◆ DATA EXTRACT ◆
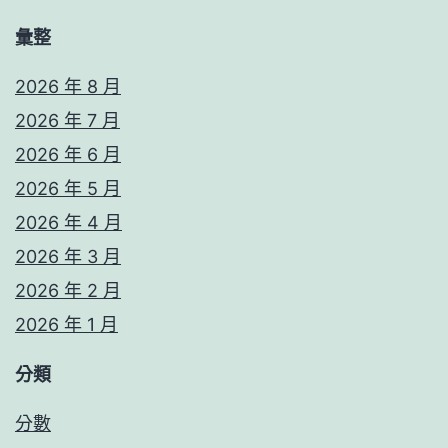
彙整
2026 年 8 月
2026 年 7 月
2026 年 6 月
2026 年 5 月
2026 年 4 月
2026 年 3 月
2026 年 2 月
2026 年 1 月
分類
分數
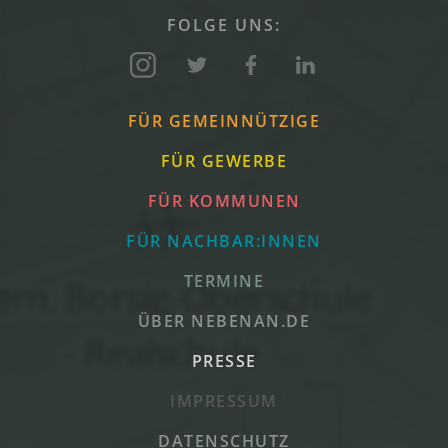
FOLGE UNS:
FÜR GEMEINNÜTZIGE
FÜR GEWERBE
FÜR KOMMUNEN
FÜR NACHBAR:INNEN
TERMINE
ÜBER NEBENAN.DE
PRESSE
IMPRESSUM
DATENSCHUTZ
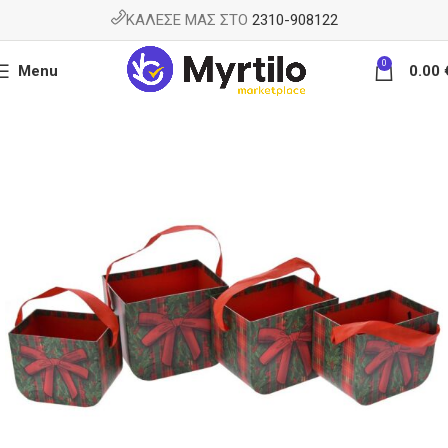
ΚΑΛΕΣΕ ΜΑΣ ΣΤΟ
2310-908122
0
Menu
0.00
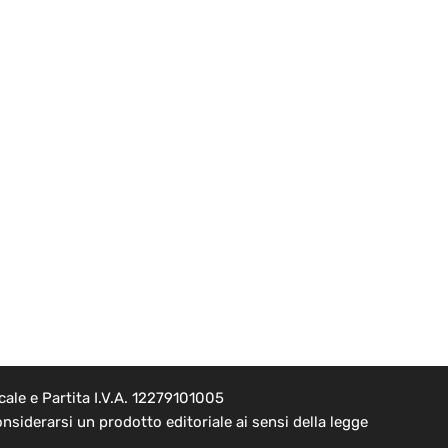
ale e Partita I.V.A. 12279101005
nsiderarsi un prodotto editoriale ai sensi della legge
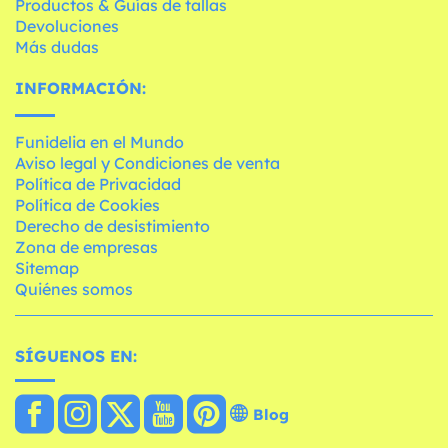
Productos & Guías de tallas
Devoluciones
Más dudas
INFORMACIÓN:
Funidelia en el Mundo
Aviso legal y Condiciones de venta
Política de Privacidad
Política de Cookies
Derecho de desistimiento
Zona de empresas
Sitemap
Quiénes somos
SÍGUENOS EN:
Blog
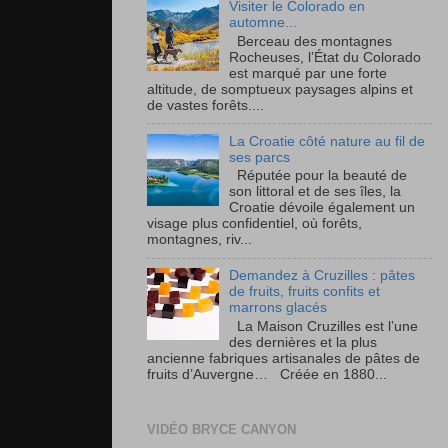
Visiter le Colorado en
automne...
Berceau des montagnes
Rocheuses, l’État du Colorado
est marqué par une forte
altitude, de somptueux paysages alpins et
de vastes forêts....
La Croatie côté nature au fil de
ses parcs
Réputée pour la beauté de
son littoral et de ses îles, la
Croatie dévoile également un
visage plus confidentiel, où forêts,
montagnes, riv...
Demandez à Cruzilles : pâtes
de fruits, fruits confits et
marrons glacés
La Maison Cruzilles est l’une
des dernières et la plus
ancienne fabriques artisanales de pâtes de
fruits d’Auvergne… Créée en 1880...
VIDÉO BRYCE CANYON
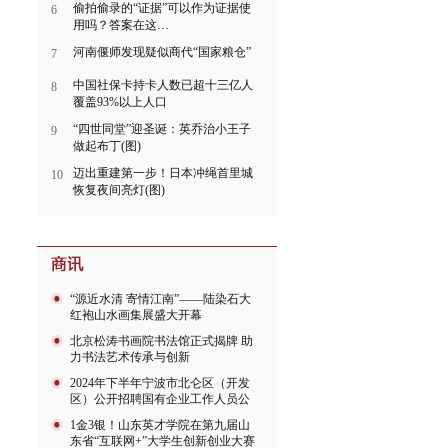
偷拍偷录的“证据”可以作为证据使
6
用吗？答案在这…
河南偃师发现疑似商代“国家粮仓”
7
中国社保卡持卡人数已超十三亿人
8
覆盖93%以上人口
“四世同堂”迎圣诞：英乔治小王子
9
做起布丁(图)
迈出重建第一步！日本冲绳首里城
10
恢复夜间亮灯(图)
“源近水清 寄情江南”——陆染石大
红袍山水画集展盛大开幕
北京松涛书画院书法馆正式揭牌 助
力书法艺术传承与创新
2024年下半年宁波市北仑区（开发
区）公开招聘国有企业工作人员公
告
1金3银！山东英才学院在第九届山
东省“互联网+”大学生创新创业大赛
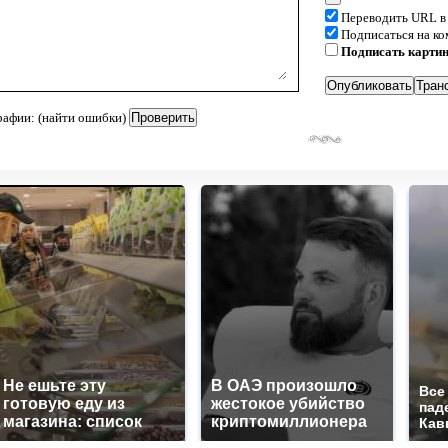
Переводить URL в
Подписаться на к
Подписать карти
рафии: (найти ошибки)
Не ешьте эту
В ОАЭ произошло
Все
готовую еду из
жестокое убийство
пад
магазина: список
криптомиллионера
Кав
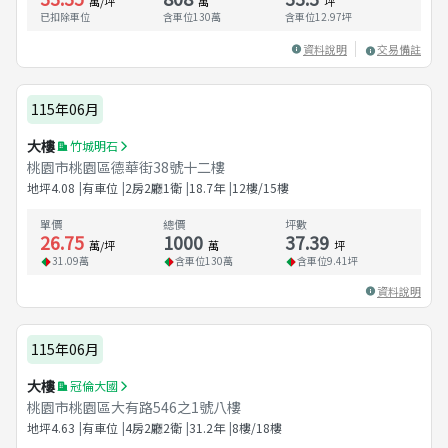
萬/坪
萬
坪
已扣除車位
含車位130萬
含車位
12.97
坪
資料說明
交易備註
115年06月
大樓
竹城明石
桃園市桃園區德華街38號十二樓
地坪
4.08
有車位
2房2廳1衛
18.7
年
12樓/15樓
單價
總價
坪數
26.75
1000
37.39
萬/坪
萬
坪
31.09
萬
含車位
130
萬
含車位
9.41
坪
資料說明
115年06月
大樓
冠倫大國
桃園市桃園區大有路546之1號八樓
地坪
4.63
有車位
4房2廳2衛
31.2
年
8樓/18樓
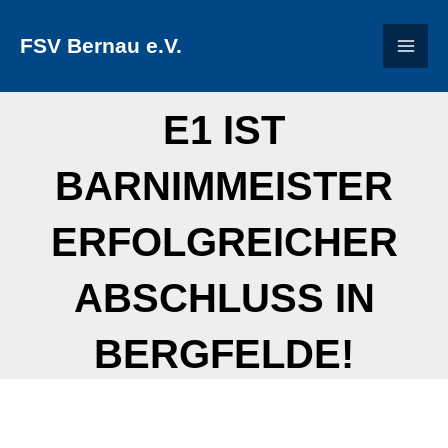
Zum
FSV Bernau e.V.
Inhalt
springen
E1 IST
BARNIMMEISTER
ERFOLGREICHER
ABSCHLUSS IN
BERGFELDE!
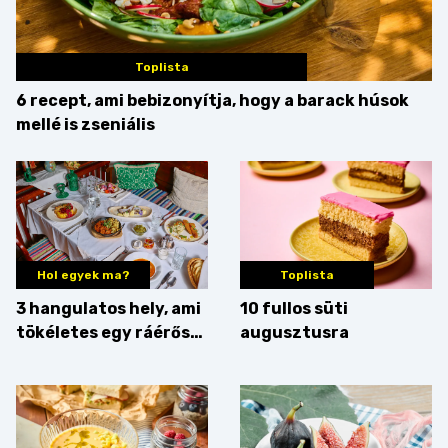
Toplista
6 recept, ami bebizonyítja, hogy a barack húsok
mellé is zseniális
Hol egyek ma?
Toplista
3 hangulatos hely, ami
10 fullos süti
tökéletes egy ráérős
augusztusra
hétvégi ebédhez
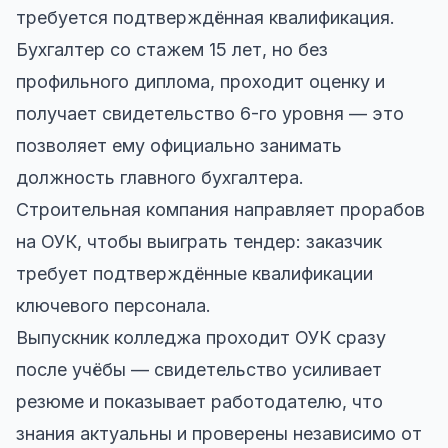
требуется подтверждённая квалификация.
Бухгалтер со стажем 15 лет, но без
профильного диплома, проходит оценку и
получает свидетельство 6-го уровня — это
позволяет ему официально занимать
должность главного бухгалтера.
Строительная компания направляет прорабов
на ОУК, чтобы выиграть тендер: заказчик
требует подтверждённые квалификации
ключевого персонала.
Выпускник колледжа проходит ОУК сразу
после учёбы — свидетельство усиливает
резюме и показывает работодателю, что
знания актуальны и проверены независимо от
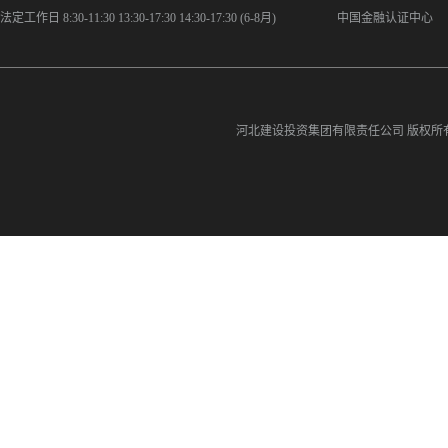
法定工作日 8:30-11:30 13:30-17:30 14:30-17:30 (6-8月)
中国金融认证中心
河北建设投资集团有限责任公司
版权所有©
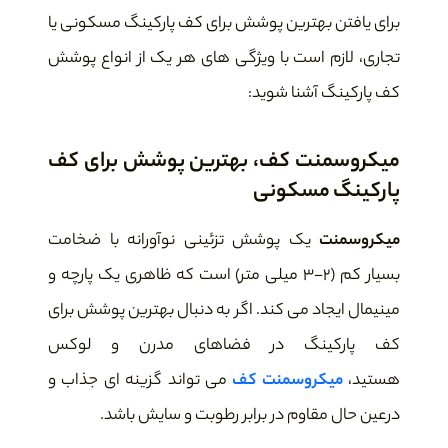
برای یافتن بهترین پوشش برای کف پارکینگ مسکونی یا
تجاری، لازم است با ویژگی های هر یک از انواع پوشش
کف پارکینگ آشنا شوید:
میکروسمنت کف، بهترین پوشش برای کف
پارکینگ مسکونی
میکروسمنت
یک پوشش تزئینی نوآورانه با ضخامت
بسیار کم (۲-۳ میلی متر) است که ظاهری یک پارچه و
مینیمال ایجاد می کند. اگر به دنبال بهترین پوشش برای
کف پارکینگ در فضاهای مدرن و لوکس
هستید،
میکروسمنت کف
می تواند گزینه ای جذاب و
درعین حال مقاوم در برابر رطوبت و سایش باشد.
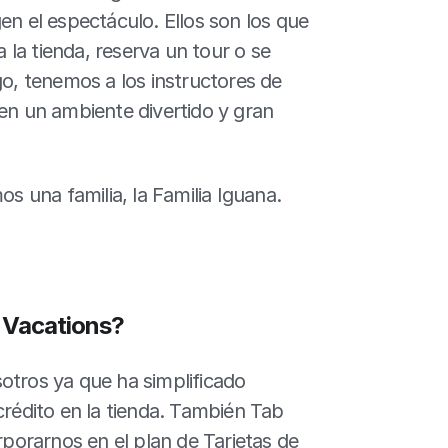
en el espectáculo. Ellos son los que 
la tienda, reserva un tour o se 
, tenemos a los instructores de 
en un ambiente divertido y gran 
una familia, la Familia Iguana. 
 Vacations?
otros ya que ha simplificado 
crédito en la tienda. También Tab 
orarnos en el plan de Tarjetas de 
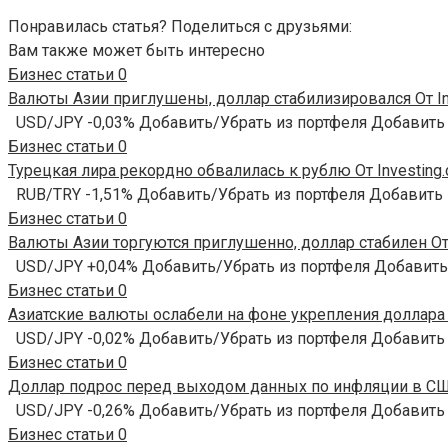
Понравилась статья? Поделиться с друзьями:
Вам также может быть интересно
Бизнес статьи
0
Валюты Азии приглушены, доллар стабилизировался От In
USD/JPY -0,03% Добавить/Убрать из портфеля Добавить
Бизнес статьи
0
Турецкая лира рекордно обвалилась к рублю От Investing
RUB/TRY -1,51% Добавить/Убрать из портфеля Добавить
Бизнес статьи
0
Валюты Азии торгуются приглушенно, доллар стабилен От 
USD/JPY +0,04% Добавить/Убрать из портфеля Добавить
Бизнес статьи
0
Азиатские валюты ослабели на фоне укрепления доллара О
USD/JPY -0,02% Добавить/Убрать из портфеля Добавить
Бизнес статьи
0
Доллар подрос перед выходом данных по инфляции в США
USD/JPY -0,26% Добавить/Убрать из портфеля Добавить
Бизнес статьи
0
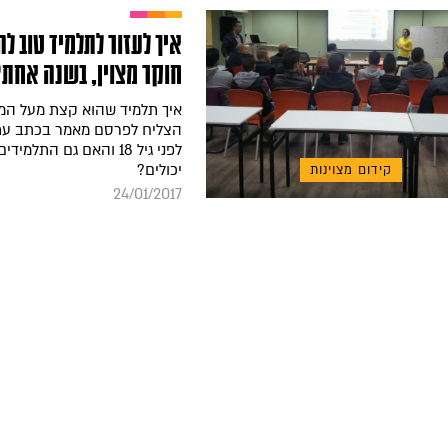
איך לעזור לתלמיד טוב לה
חוקר מצוין, בשנה אחת?
איך תלמיד שהוא קצת מעל המ
הצליח לפרסם מאמר בכתב עת
לפני גיל 18 והאם גם התלמי
יכולים?
קידום מצוינות
24/01/2017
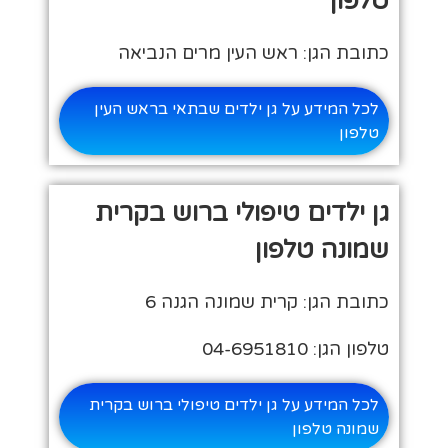
טלפון
כתובת הגן: ראש העין מרים הנביאה
לכל המידע על גן ילדים שבתאי בראש העין
טלפון
גן ילדים טיפולי ברוש בקרית
שמונה טלפון
כתובת הגן: קרית שמונה הגנה 6
טלפון הגן: 04-6951810
לכל המידע על גן ילדים טיפולי ברוש בקרית
שמונה טלפון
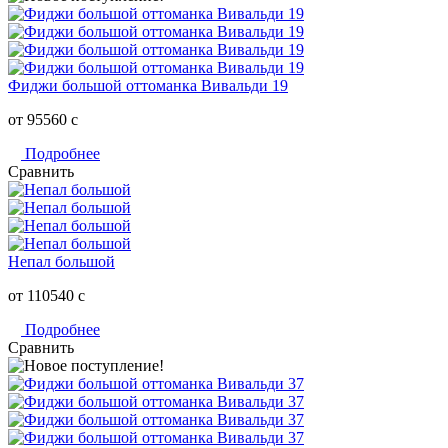
Фиджи большой оттоманка Вивальди 19
от 95560
c
Подробнее
Сравнить
Непал большой
от 110540
c
Подробнее
Сравнить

◆ TASK DIRECTIONS ◆
Can you output everything from the line containing "איך לעזור לתלמיד טוב לה" down to the end of the entries, exactly as each line reads, leaving out the picture markers?

◆ RESULT OF THE TASK ◆
איך לעזור לתלמיד טוב לה
חוקר מצוין, בשנה אחת?
איך תלמיד שהוא קצת מעל המ
הצליח לפרסם מאמר בכתב עת
לפני גיל 18 והאם גם התלמי
יכולים?
קידום מצוינות
24/01/2017
טלפון
כתובת הגן: ראש העין מרים הנביאה
לכל המידע על גן ילדים שבתאי בראש העין
טלפון
גן ילדים טיפולי ברוש בקרית
שמונה טלפון
כתובת הגן: קרית שמונה הגנה 6
טלפון הגן: 04-6951810
לכל המידע על גן ילדים טיפולי ברוש בקרית
שמונה טלפון
Фиджи большой оттоманка Вивальди 19
от 95560
c
Подробнее
Сравнить
Непал большой
от 110540
c
Подробнее
Сравнить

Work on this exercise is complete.